Can public art also mean public safety? A weekend addition to a Brooklyn street could be the start of something big. Clarence Eckerson explains:  

In what is being called the first event of its kind in New York City, Livable Streets Education teamed up with Community Roots Charter School and P.S. 67, with a helping hand from New York Cares and the Myrtle Avenue Brooklyn Partnership, to paint a magnificent mural on St. Edwards Street in Fort
Greene, Brooklyn. The project, which was designed by art students, was
done with the blessing of NYC DOT
under its new Urban Art Program. These short term public art installations are referred to as "Arterventions."

Not only did these students beautify their school’s street, they also identified it to motorists as a thoroughfare frequented by school-age pedestrians in a way that mere signage and conventional markings do not. There are hundreds of school zones across the city that could benefit from the same treatment.

The city recognizes the risks posed by idling vehicles near schools. Why not replicate this low cost, high impact project to lessen the hazards of vehicles in motion?

  • Terrific material, CE jr. is the boss!

  • Ariel

    That is amazing!

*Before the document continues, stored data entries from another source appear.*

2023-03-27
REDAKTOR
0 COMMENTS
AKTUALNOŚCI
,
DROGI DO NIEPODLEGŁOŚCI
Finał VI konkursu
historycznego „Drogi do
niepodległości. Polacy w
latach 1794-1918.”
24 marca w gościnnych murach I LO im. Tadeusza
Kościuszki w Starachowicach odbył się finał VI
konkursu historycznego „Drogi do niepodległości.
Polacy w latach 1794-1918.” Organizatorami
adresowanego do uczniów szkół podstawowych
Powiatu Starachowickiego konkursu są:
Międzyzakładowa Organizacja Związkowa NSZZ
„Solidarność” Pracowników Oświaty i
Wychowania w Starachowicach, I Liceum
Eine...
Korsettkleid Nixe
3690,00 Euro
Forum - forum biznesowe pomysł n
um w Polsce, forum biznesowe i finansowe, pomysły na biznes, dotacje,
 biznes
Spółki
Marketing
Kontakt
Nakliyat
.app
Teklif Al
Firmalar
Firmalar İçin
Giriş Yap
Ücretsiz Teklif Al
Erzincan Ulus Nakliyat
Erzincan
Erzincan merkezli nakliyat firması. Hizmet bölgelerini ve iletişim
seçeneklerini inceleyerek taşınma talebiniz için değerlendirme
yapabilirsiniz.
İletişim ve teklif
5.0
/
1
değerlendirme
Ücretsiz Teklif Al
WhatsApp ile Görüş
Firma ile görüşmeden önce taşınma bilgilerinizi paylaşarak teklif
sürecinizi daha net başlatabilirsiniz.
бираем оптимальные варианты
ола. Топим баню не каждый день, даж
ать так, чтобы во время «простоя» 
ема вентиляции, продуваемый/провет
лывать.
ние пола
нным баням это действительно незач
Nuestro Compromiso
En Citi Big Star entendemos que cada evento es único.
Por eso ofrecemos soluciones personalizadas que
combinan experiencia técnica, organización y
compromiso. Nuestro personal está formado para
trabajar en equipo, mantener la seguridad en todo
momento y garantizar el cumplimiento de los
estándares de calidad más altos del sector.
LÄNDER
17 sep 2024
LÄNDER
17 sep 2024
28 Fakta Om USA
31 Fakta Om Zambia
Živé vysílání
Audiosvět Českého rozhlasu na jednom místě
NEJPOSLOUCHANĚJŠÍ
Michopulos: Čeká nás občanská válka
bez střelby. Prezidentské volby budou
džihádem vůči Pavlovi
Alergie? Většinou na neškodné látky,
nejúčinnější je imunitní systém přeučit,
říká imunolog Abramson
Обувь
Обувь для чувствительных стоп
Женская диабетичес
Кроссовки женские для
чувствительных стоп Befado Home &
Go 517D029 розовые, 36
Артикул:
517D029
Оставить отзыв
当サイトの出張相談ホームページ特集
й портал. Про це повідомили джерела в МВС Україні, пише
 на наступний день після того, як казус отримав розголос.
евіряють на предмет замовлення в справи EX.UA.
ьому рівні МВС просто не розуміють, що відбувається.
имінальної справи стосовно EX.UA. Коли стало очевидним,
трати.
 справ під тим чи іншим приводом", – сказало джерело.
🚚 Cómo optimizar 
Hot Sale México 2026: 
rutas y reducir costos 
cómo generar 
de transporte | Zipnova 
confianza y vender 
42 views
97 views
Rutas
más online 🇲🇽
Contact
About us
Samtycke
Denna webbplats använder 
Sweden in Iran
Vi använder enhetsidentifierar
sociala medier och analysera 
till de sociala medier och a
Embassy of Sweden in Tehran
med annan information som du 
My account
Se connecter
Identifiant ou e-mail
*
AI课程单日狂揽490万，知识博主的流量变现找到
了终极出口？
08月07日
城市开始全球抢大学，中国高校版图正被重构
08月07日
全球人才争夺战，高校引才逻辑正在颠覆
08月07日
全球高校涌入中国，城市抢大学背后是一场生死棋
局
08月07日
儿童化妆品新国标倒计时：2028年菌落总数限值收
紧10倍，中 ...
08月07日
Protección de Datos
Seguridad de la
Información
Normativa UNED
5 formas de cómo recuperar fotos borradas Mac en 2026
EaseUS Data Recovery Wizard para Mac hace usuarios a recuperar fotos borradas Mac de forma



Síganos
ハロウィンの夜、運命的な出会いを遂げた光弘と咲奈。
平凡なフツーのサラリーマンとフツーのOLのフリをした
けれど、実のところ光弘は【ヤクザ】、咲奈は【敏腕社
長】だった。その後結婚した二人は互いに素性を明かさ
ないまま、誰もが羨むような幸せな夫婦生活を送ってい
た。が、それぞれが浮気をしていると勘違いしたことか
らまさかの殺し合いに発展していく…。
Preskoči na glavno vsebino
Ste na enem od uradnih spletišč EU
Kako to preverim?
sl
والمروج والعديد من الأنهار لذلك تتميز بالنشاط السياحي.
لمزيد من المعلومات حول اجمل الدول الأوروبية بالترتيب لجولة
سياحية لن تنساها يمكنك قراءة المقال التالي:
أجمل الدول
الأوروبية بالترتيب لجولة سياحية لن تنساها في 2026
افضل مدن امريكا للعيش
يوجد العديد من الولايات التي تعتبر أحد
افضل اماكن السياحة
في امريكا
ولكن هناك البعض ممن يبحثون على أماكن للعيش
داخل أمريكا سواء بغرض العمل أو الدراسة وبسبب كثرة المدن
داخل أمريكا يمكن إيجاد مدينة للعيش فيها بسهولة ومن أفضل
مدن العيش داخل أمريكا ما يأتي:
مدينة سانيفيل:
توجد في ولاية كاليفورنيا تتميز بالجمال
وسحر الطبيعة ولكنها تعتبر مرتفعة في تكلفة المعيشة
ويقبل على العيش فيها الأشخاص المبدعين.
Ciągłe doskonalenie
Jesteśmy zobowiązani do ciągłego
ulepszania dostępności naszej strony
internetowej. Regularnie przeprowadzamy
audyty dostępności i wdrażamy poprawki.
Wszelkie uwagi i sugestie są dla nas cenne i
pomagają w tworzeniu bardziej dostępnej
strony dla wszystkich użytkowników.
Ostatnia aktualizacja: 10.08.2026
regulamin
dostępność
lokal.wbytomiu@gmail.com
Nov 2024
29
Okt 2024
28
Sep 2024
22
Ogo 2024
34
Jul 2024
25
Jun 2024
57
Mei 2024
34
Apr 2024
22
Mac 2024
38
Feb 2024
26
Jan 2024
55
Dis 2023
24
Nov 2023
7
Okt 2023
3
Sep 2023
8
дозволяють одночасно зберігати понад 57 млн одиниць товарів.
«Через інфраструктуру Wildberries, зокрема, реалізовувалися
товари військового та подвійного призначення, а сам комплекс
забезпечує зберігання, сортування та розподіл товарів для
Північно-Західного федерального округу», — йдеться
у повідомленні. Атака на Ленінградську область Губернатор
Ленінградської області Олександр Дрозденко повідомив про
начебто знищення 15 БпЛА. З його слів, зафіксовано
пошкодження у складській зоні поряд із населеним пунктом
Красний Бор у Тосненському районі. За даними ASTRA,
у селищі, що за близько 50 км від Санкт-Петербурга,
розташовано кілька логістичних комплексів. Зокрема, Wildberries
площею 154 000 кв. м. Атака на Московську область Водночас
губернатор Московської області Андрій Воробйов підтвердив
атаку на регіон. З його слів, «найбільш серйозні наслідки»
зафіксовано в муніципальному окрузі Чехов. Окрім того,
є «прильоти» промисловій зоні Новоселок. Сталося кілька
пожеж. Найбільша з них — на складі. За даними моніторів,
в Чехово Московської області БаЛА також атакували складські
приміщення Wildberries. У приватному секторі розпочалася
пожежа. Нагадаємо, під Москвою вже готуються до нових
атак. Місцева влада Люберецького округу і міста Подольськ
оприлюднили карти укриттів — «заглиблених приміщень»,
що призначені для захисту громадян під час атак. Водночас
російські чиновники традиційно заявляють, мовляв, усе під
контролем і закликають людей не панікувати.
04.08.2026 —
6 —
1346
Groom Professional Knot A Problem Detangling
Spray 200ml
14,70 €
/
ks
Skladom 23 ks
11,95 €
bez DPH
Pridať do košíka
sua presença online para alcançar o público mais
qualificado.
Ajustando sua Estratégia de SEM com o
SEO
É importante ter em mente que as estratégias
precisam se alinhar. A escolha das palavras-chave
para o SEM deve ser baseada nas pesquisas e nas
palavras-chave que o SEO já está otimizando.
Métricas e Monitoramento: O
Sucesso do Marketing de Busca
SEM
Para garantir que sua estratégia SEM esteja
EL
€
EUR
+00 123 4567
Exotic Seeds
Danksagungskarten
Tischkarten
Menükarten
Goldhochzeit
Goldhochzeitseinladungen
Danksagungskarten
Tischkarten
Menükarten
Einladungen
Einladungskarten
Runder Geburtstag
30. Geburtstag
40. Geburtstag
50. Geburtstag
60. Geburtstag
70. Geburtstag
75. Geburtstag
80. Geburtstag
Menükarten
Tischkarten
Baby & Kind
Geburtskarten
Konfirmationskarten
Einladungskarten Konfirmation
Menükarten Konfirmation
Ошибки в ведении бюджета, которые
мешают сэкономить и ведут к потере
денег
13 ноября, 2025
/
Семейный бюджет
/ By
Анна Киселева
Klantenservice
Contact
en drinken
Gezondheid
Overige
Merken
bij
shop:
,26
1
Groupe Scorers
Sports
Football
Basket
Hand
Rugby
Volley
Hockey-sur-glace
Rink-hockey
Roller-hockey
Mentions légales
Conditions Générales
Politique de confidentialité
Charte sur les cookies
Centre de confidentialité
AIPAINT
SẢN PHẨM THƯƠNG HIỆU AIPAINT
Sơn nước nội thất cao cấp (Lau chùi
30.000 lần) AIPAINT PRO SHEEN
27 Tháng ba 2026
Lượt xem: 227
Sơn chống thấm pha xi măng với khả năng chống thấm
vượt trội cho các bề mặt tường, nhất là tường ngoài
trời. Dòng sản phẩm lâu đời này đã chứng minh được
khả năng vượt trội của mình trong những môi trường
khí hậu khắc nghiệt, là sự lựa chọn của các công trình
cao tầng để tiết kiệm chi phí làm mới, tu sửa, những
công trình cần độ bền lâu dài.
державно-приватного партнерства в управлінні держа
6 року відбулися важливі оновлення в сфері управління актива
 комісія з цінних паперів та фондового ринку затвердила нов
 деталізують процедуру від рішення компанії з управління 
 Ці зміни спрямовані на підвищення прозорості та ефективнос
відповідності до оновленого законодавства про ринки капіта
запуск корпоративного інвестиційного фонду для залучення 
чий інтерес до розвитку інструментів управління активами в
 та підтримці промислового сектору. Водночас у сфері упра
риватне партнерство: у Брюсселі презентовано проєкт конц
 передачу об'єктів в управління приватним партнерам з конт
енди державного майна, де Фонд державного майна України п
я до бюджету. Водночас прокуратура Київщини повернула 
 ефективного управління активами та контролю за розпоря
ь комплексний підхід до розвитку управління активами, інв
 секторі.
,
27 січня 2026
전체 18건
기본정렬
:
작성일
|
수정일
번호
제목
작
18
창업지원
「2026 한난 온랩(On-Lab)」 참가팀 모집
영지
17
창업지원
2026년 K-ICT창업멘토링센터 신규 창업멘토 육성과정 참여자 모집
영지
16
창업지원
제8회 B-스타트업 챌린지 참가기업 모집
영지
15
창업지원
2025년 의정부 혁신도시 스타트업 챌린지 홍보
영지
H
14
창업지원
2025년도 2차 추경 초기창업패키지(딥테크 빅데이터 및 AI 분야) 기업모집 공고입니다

This project instantly added color, life and soul to the often desolate feel of roads. I would love to see this expand on to other schools and roads throughout the city.

  • da

    More beautiful painted streets please!!!!

  • christine

    That is the ultimate doing more with less !

    a Huge bravo for this brilliant idea

  • Very creative. I’ll tell you the reason you don’t see this more, though: lifespan. Depending on what kind of paint they used, wear and tear from vehicles driving over the paint means it may only last a matter of months. Anyone know how this is looking now?

    Roadway engineers don’t even want to incorporate colored asphalt on their projects because the color won’t last as long as the pavement design life.

  • Chris

    I love this idea, and I am curious what city planners and police think about it.